学校を卒業したばかりの向田さんは初めての職場で「ただ漠然と、今のままではいやだ、何かしっくりしない」と感じて腹を立てていた。物の乏しい時代の冬は厳しかったそうだが、向田さんは、どんなに寒い日が続いても、気に入るのが見つからずに手袋無しですましていた。ある日残業をしていると、目をかけてくれた上司が「ひょっとしたら手袋だけの問題ではないのかも知れないねえ」とやんわり意見してくれた。そんなことをしていたら風邪をひいてしまうよという指摘は、そんな生き方をしていたら後悔するよという趣旨のお説教だったらしい。ここまでは職場のお節介オジサンが登場する普通の話だが、向田さんはその帰路に四谷から渋谷まで、寒空の下を歩き通して結論を出してしまう。翌日から求人欄の仕事探しを始め、その後仕事を転々としながら文筆で生計を立てるにいたる。

同じような気持ちで転職をし、それを繰り返した人がすべて成功したはずもない。

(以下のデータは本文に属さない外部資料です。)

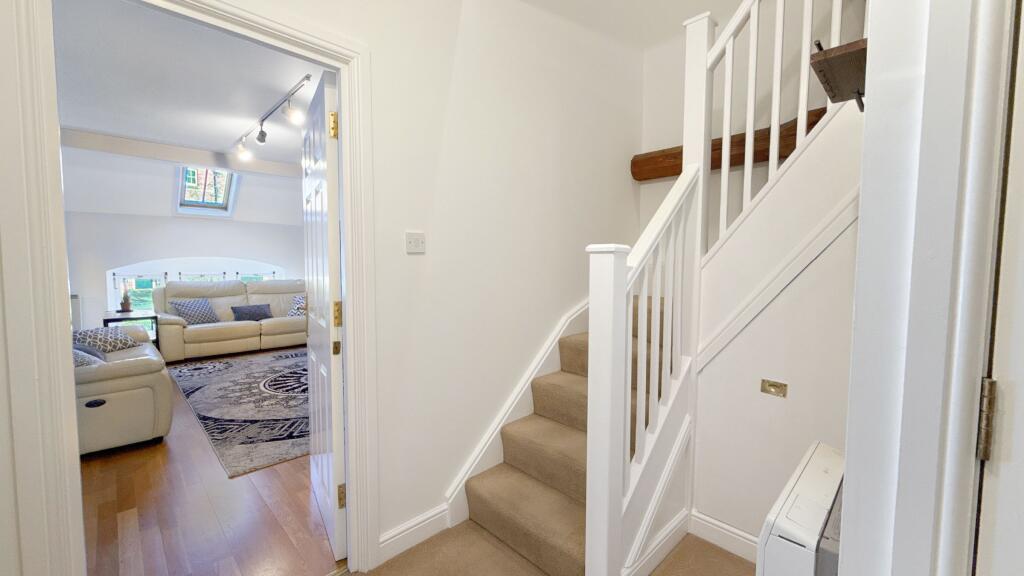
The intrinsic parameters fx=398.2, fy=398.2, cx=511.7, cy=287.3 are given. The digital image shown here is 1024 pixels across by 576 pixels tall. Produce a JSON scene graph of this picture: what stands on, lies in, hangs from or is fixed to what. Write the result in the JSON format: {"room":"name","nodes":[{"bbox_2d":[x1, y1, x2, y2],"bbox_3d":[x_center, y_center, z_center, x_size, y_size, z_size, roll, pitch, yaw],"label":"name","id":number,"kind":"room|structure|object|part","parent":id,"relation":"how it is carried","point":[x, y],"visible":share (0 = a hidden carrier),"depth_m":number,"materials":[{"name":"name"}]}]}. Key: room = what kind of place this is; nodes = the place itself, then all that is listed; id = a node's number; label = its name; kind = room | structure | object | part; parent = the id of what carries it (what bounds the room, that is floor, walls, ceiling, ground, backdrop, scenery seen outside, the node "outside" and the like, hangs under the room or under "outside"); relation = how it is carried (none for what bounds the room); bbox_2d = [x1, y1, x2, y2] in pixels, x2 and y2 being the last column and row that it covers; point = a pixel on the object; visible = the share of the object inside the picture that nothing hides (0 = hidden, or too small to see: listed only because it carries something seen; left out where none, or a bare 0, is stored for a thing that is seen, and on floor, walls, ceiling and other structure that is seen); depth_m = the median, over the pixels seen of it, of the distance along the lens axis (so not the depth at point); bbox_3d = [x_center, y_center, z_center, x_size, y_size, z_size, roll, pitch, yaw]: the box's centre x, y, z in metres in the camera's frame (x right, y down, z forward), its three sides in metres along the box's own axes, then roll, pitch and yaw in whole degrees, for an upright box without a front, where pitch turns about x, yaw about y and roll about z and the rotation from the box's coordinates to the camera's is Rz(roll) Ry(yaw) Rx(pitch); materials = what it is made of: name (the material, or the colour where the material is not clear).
{"room":"hallway","nodes":[
{"label":"hallway","id":0,"kind":"room"},
{"bbox_2d":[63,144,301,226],"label":"sloped ceiling","id":1,"kind":"structure","parent":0,"point":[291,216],"depth_m":5.08,"materials":[{"name":"white paint"}]},
{"bbox_2d":[175,164,239,215],"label":"skylight","id":2,"kind":"structure","parent":1,"relation":"in","point":[184,202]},
{"bbox_2d":[61,147,304,335],"bbox_3d":[-4.449,-0.199,5.987,4.261,2.094,0.207,-4,5,-45],"label":"living room wall","id":3,"kind":"structure","parent":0,"point":[217,245],"depth_m":5.45,"materials":[{"name":"white paint"}]},
{"bbox_2d":[70,294,81,331],"bbox_3d":[-5.604,0.457,4.817,0.560,0.713,0.104,-4,5,-45],"label":"radiator","id":4,"kind":"object","parent":3,"relation":"attached to","point":[74,309],"visible":0.26,"depth_m":4.94,"materials":[{"name":"white metal"}]},
{"bbox_2d":[106,259,290,312],"bbox_3d":[-5.283,0.008,6.765,5.382,2.555,0.039,-4,5,-45],"label":"arched window","id":5,"kind":"structure","parent":3,"relation":"in","point":[174,273],"depth_m":6.37,"materials":[{"name":"white glass"}]},
{"bbox_2d":[52,0,328,169],"bbox_3d":[-2.432,-1.563,3.540,3.811,0.108,4.781,-4,5,-45],"label":"living room ceiling","id":6,"kind":"structure","parent":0,"point":[212,147],"depth_m":2.84,"materials":[{"name":"white paint"}]},
{"bbox_2d":[61,128,302,178],"bbox_3d":[-3.481,-1.531,4.878,3.993,0.162,0.211,-4,5,-45],"label":"ceiling beam","id":7,"kind":"structure","parent":6,"relation":"attached to","point":[187,150],"depth_m":4.41,"materials":[{"name":"white paint"}]},
{"bbox_2d":[235,75,311,160],"bbox_3d":[-2.183,-1.410,3.515,0.139,0.229,2.120,-4,5,-45],"label":"track light","id":8,"kind":"object","parent":6,"relation":"attached to","point":[258,138],"visible":0.99,"depth_m":3.36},
{"bbox_2d":[81,352,340,575],"bbox_3d":[-2.419,1.056,3.991,4.765,0.101,5.628,-4,5,-45],"label":"wooden floor","id":9,"kind":"structure","parent":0,"point":[158,465],"depth_m":1.99,"materials":[{"name":"brown wood"}]},
{"bbox_2d":[74,325,172,454],"bbox_3d":[-3.328,0.612,3.116,0.909,0.911,1.784,-4,5,-45],"label":"leather armchair","id":10,"kind":"object","parent":9,"relation":"on","point":[149,361],"visible":0.51,"depth_m":2.67,"materials":[{"name":"leather"}]},
{"bbox_2d":[73,345,104,367],"bbox_3d":[-3.047,0.506,2.746,0.317,0.251,0.481,-4,5,-45],"label":"cushion","id":11,"kind":"object","parent":10,"relation":"on","point":[74,351],"visible":0.24,"depth_m":2.71,"materials":[{"name":"grey fabric"}]},
{"bbox_2d":[73,326,138,353],"bbox_3d":[-3.629,0.472,3.509,0.345,0.217,0.484,-1,4,-12],"label":"cushion","id":12,"kind":"object","parent":10,"relation":"on","point":[97,331],"visible":0.67,"depth_m":3.45,"materials":[{"name":"fabric"}]},
{"bbox_2d":[102,310,158,344],"bbox_3d":[-4.712,0.626,4.928,0.481,0.606,0.607,-4,5,-45],"label":"side table","id":13,"kind":"object","parent":9,"relation":"on","point":[112,319],"visible":0.37,"depth_m":4.84,"materials":[{"name":"wood"}]},
{"bbox_2d":[118,283,132,312],"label":"potted plant","id":14,"kind":"object","parent":13,"relation":"on","point":[124,298],"visible":1,"depth_m":4.96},
{"bbox_2d":[152,278,307,361],"bbox_3d":[-3.798,0.382,5.799,2.109,0.999,0.945,-4,5,-45],"label":"sofa","id":15,"kind":"object","parent":9,"relation":"on","point":[171,326],"visible":0.74,"depth_m":5.44,"materials":[{"name":"beige leather"}]},
{"bbox_2d":[170,297,219,324],"bbox_3d":[-4.241,0.314,5.340,0.262,0.341,0.504,2,4,30],"label":"cushion","id":16,"kind":"object","parent":15,"relation":"on","point":[202,320],"visible":0.89,"depth_m":5.27,"materials":[{"name":"blue fabric"}]},
{"bbox_2d":[231,303,272,321],"bbox_3d":[-3.741,0.357,5.733,0.488,0.224,0.209,-4,5,-45],"label":"cushion","id":17,"kind":"object","parent":15,"relation":"on","point":[252,315],"visible":0.96,"depth_m":5.67,"materials":[{"name":"fabric"}]},
{"bbox_2d":[287,295,306,316],"bbox_3d":[-3.228,0.288,6.206,0.457,0.325,0.318,-4,5,-45],"label":"cushion","id":18,"kind":"object","parent":15,"relation":"on","point":[295,309],"visible":0.45,"depth_m":6.10,"materials":[{"name":"fabric"}]},
{"bbox_2d":[165,347,310,477],"bbox_3d":[-2.040,0.988,4.269,2.222,0.012,3.073,-4,5,-45],"label":"area rug","id":19,"kind":"object","parent":9,"relation":"on","point":[217,386],"visible":0.63,"depth_m":3.47,"materials":[{"name":"carpet"}]},
{"bbox_2d":[250,0,655,565],"bbox_3d":[-0.464,-1.060,1.766,4.079,4.458,0.132,-4,5,-45],"label":"hallway wall","id":20,"kind":"structure","parent":0,"point":[421,258],"depth_m":1.97,"materials":[{"name":"white paint"}]},
{"bbox_2d":[1,0,378,573],"bbox_3d":[-0.935,0.134,1.345,0.929,2.118,0.163,-4,5,-45],"label":"door frame","id":21,"kind":"structure","parent":20,"relation":"attached to","point":[349,368],"depth_m":1.04,"materials":[{"name":"white paint"}]},
{"bbox_2d":[301,71,345,562],"bbox_3d":[-0.943,0.144,1.954,0.157,2.009,0.786,-2,4,-34],"label":"open door","id":22,"kind":"structure","parent":21,"relation":"attached to","point":[323,322],"depth_m":1.73,"materials":[{"name":"white paint"}]},
{"bbox_3d":[-0.698,-0.630,1.564,0.029,0.092,0.028,-2,4,-34],"label":"hinge","id":23,"kind":"part","parent":22,"relation":"part of","materials":[{"name":"gold metal"}]},
{"bbox_3d":[-0.712,0.241,1.618,0.029,0.059,0.029,-2,4,-34],"label":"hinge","id":24,"kind":"part","parent":22,"relation":"part of","materials":[{"name":"gold metal"}]},
{"bbox_3d":[-0.715,0.110,1.638,0.030,0.098,0.029,-2,4,-34],"label":"brass hinge","id":25,"kind":"part","parent":22,"relation":"part of","materials":[{"name":"gold metal"}]},
{"bbox_3d":[-0.713,0.876,1.675,0.029,0.094,0.026,-2,4,-34],"label":"hinge","id":26,"kind":"part","parent":22,"relation":"part of","materials":[{"name":"gold metal"}]},
{"bbox_2d":[377,503,450,563],"bbox_3d":[-0.440,1.103,1.794,0.349,0.112,0.017,-4,5,-45],"label":"baseboard","id":27,"kind":"structure","parent":20,"relation":"attached to","point":[391,540],"depth_m":1.78,"materials":[{"name":"white paint"}]},
{"bbox_2d":[404,231,425,253],"bbox_3d":[-0.415,-0.196,1.720,0.099,0.093,0.016,-4,5,-45],"label":"wall switch","id":28,"kind":"object","parent":20,"relation":"attached to","point":[413,244],"visible":0.98,"depth_m":1.72,"materials":[{"name":"white plastic"}]},
{"bbox_2d":[442,296,589,524],"bbox_3d":[0.229,0.553,2.402,1.545,1.168,0.061,-4,5,-45],"label":"stair skirting","id":29,"kind":"object","parent":20,"relation":"attached to","point":[573,317],"visible":0.53,"depth_m":2.18,"materials":[{"name":"white paint"}]},
{"bbox_2d":[353,520,752,575],"bbox_3d":[0.295,1.283,0.536,3.526,0.097,3.319,-4,5,-45],"label":"carpet floor","id":30,"kind":"structure","parent":0,"point":[700,542],"depth_m":1.70,"materials":[{"name":"carpet"}]},
{"bbox_2d":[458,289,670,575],"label":"staircase","id":31,"kind":"structure","parent":30,"relation":"on","point":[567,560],"depth_m":1.89,"materials":[{"name":"carpet"}]},
{"bbox_2d":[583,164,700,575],"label":"stair banister","id":32,"kind":"object","parent":31,"relation":"on","point":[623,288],"visible":0.94,"depth_m":1.42,"materials":[{"name":"white wood"}]},
{"bbox_2d":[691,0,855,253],"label":"upper stair railing","id":33,"kind":"object","parent":31,"relation":"on","point":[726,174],"visible":0.7,"depth_m":1.73,"materials":[{"name":"white wood"}]},
{"bbox_2d":[520,0,753,50],"bbox_3d":[0.925,-1.960,1.378,2.829,0.654,2.886,-4,5,-45],"label":"hallway ceiling","id":34,"kind":"structure","parent":0,"point":[674,15],"depth_m":2.67,"materials":[{"name":"white paint"}]},
{"bbox_2d":[643,0,865,250],"bbox_3d":[1.856,-1.201,2.208,0.141,4.864,2.661,-4,5,-45],"label":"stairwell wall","id":35,"kind":"structure","parent":0,"point":[658,183],"depth_m":2.57,"materials":[{"name":"white paint"}]},
{"bbox_2d":[629,106,830,180],"bbox_3d":[1.485,-0.875,2.465,0.238,0.206,1.555,-4,5,-45],"label":"wooden beam","id":36,"kind":"structure","parent":35,"relation":"attached to","point":[680,170],"depth_m":2.51,"materials":[{"name":"brown wood"}]},
{"bbox_2d":[689,109,861,552],"bbox_3d":[1.215,-0.018,1.510,0.100,2.388,1.040,-4,5,-45],"label":"under-stair wall","id":37,"kind":"structure","parent":0,"point":[702,501],"depth_m":1.62,"materials":[{"name":"white paint"}]},
{"bbox_2d":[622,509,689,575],"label":"baseboard","id":38,"kind":"structure","parent":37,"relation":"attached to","point":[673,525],"depth_m":1.66,"materials":[{"name":"white paint"}]},
{"bbox_2d":[687,509,760,562],"bbox_3d":[1.160,1.125,1.517,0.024,0.108,0.928,-4,5,-45],"label":"baseboard","id":39,"kind":"structure","parent":37,"relation":"attached to","point":[717,523],"depth_m":1.76,"materials":[{"name":"white paint"}]},
{"bbox_2d":[760,378,787,397],"bbox_3d":[1.053,0.405,1.606,0.019,0.058,0.088,-4,5,-45],"label":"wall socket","id":40,"kind":"object","parent":37,"relation":"attached to","point":[769,383],"visible":0.97,"depth_m":1.60,"materials":[{"name":"gold metal"}]},
{"bbox_2d":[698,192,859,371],"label":"stair trim","id":41,"kind":"structure","parent":37,"relation":"attached to","point":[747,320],"depth_m":1.56,"materials":[{"name":"white paint"}]},
{"bbox_2d":[839,0,1015,575],"bbox_3d":[0.659,0.055,0.454,0.641,1.914,0.352,-4,5,-45],"label":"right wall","id":42,"kind":"structure","parent":0,"point":[861,213],"depth_m":0.52,"materials":[{"name":"white paint"}]},
{"bbox_2d":[756,441,845,575],"bbox_3d":[0.707,0.735,0.913,0.512,0.613,0.138,-4,5,-45],"label":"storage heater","id":43,"kind":"object","parent":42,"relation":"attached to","point":[787,522],"visible":0.89,"depth_m":0.78,"materials":[{"name":"white metal"}]},
{"bbox_2d":[810,37,867,110],"bbox_3d":[0.802,-0.450,0.884,0.399,0.096,0.176,-4,5,-45],"label":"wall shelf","id":44,"kind":"object","parent":42,"relation":"attached to","point":[832,61],"visible":0.56,"depth_m":0.81,"materials":[{"name":"brown wood"}]},
{"bbox_2d":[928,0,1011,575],"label":"door frame","id":45,"kind":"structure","parent":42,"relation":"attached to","point":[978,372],"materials":[{"name":"white paint"}]},
{"bbox_2d":[973,1,1023,575],"bbox_3d":[0.803,0.227,0.253,0.157,2.018,0.735,-4,5,-45],"label":"right door","id":46,"kind":"structure","parent":42,"relation":"attached to","point":[1021,372],"depth_m":0.50,"materials":[{"name":"white paint"}]},
{"bbox_2d":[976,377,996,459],"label":"door hinge","id":47,"kind":"object","parent":46,"relation":"attached to","point":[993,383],"visible":0.81,"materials":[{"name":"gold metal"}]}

若い頃を振り返った結果ありきのエピソードと割り引く必要もありそうだが、たまたま凍えた夜にFM放送で流れてきた物語だったのでしみじみと感じ入った。凍てつく寒さと題名から愛知県半田市出身の新見南吉が書いた「手袋を買いに」という童話を連想した。

「母ちゃん、お星さまは、あんな低いところにも落ちてるのねえ」とききました。
「あれはお星さまじゃないのよ」と言って、その時母さん狐の足はすくんでしまいました。「あれは町の灯なんだよ」

雪が降った山で、寒さに凍える子ぎつねの手を温めたいと願うことは親子に共通だ。母ぎつねにとって人間の住む町は怖ろしいところで、子ぎつねにとってはキラキラした星々が低く輝いている場所だ。町に降りたきつねは殺されてしまうこともあるだろうし、物語の世界で人の心に生き続けることもあるかも知れない。人生いろいろだ。何が正解で、何が失敗かなんて誰にも分らないことが多い。向田さんのドラマシリーズは大好きでDVDも持っている。もう読んだような気がしてしまい、これまで文章で読んだことがなかった。きちんと読んでみたくなった。